§ TASK REQUIREMENTS:
Which lines run from the one containing "ketchup bottle: present" to the last line of the entries? Return them exactly, with nothing more.

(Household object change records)
•••••

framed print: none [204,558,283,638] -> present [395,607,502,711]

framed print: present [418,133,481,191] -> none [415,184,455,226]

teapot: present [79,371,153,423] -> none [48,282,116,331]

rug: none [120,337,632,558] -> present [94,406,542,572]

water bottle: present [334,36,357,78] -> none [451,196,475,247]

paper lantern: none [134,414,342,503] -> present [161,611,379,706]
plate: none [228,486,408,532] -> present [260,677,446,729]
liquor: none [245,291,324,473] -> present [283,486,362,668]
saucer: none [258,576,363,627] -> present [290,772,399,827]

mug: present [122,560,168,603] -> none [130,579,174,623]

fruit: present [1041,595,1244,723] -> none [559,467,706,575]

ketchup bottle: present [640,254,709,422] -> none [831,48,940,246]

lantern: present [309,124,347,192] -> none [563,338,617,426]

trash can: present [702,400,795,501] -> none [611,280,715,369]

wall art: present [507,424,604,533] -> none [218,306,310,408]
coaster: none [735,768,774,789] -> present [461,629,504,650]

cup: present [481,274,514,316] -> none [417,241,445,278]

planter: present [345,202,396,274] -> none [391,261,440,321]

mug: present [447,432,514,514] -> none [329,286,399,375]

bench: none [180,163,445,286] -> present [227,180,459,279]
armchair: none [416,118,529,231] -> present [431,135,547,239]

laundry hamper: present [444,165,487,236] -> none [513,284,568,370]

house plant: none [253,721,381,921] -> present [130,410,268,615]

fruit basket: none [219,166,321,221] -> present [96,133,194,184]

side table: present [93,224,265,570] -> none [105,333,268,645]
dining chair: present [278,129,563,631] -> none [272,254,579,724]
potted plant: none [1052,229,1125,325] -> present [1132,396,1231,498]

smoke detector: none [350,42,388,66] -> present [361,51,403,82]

•••••

§ SOLUTION BELOW:
ketchup bottle: present [640,254,709,422] -> none [831,48,940,246]

lantern: present [309,124,347,192] -> none [563,338,617,426]

trash can: present [702,400,795,501] -> none [611,280,715,369]

wall art: present [507,424,604,533] -> none [218,306,310,408]
coaster: none [735,768,774,789] -> present [461,629,504,650]

cup: present [481,274,514,316] -> none [417,241,445,278]

planter: present [345,202,396,274] -> none [391,261,440,321]

mug: present [447,432,514,514] -> none [329,286,399,375]

bench: none [180,163,445,286] -> present [227,180,459,279]
armchair: none [416,118,529,231] -> present [431,135,547,239]

laundry hamper: present [444,165,487,236] -> none [513,284,568,370]

house plant: none [253,721,381,921] -> present [130,410,268,615]

fruit basket: none [219,166,321,221] -> present [96,133,194,184]

side table: present [93,224,265,570] -> none [105,333,268,645]
dining chair: present [278,129,563,631] -> none [272,254,579,724]
potted plant: none [1052,229,1125,325] -> present [1132,396,1231,498]

smoke detector: none [350,42,388,66] -> present [361,51,403,82]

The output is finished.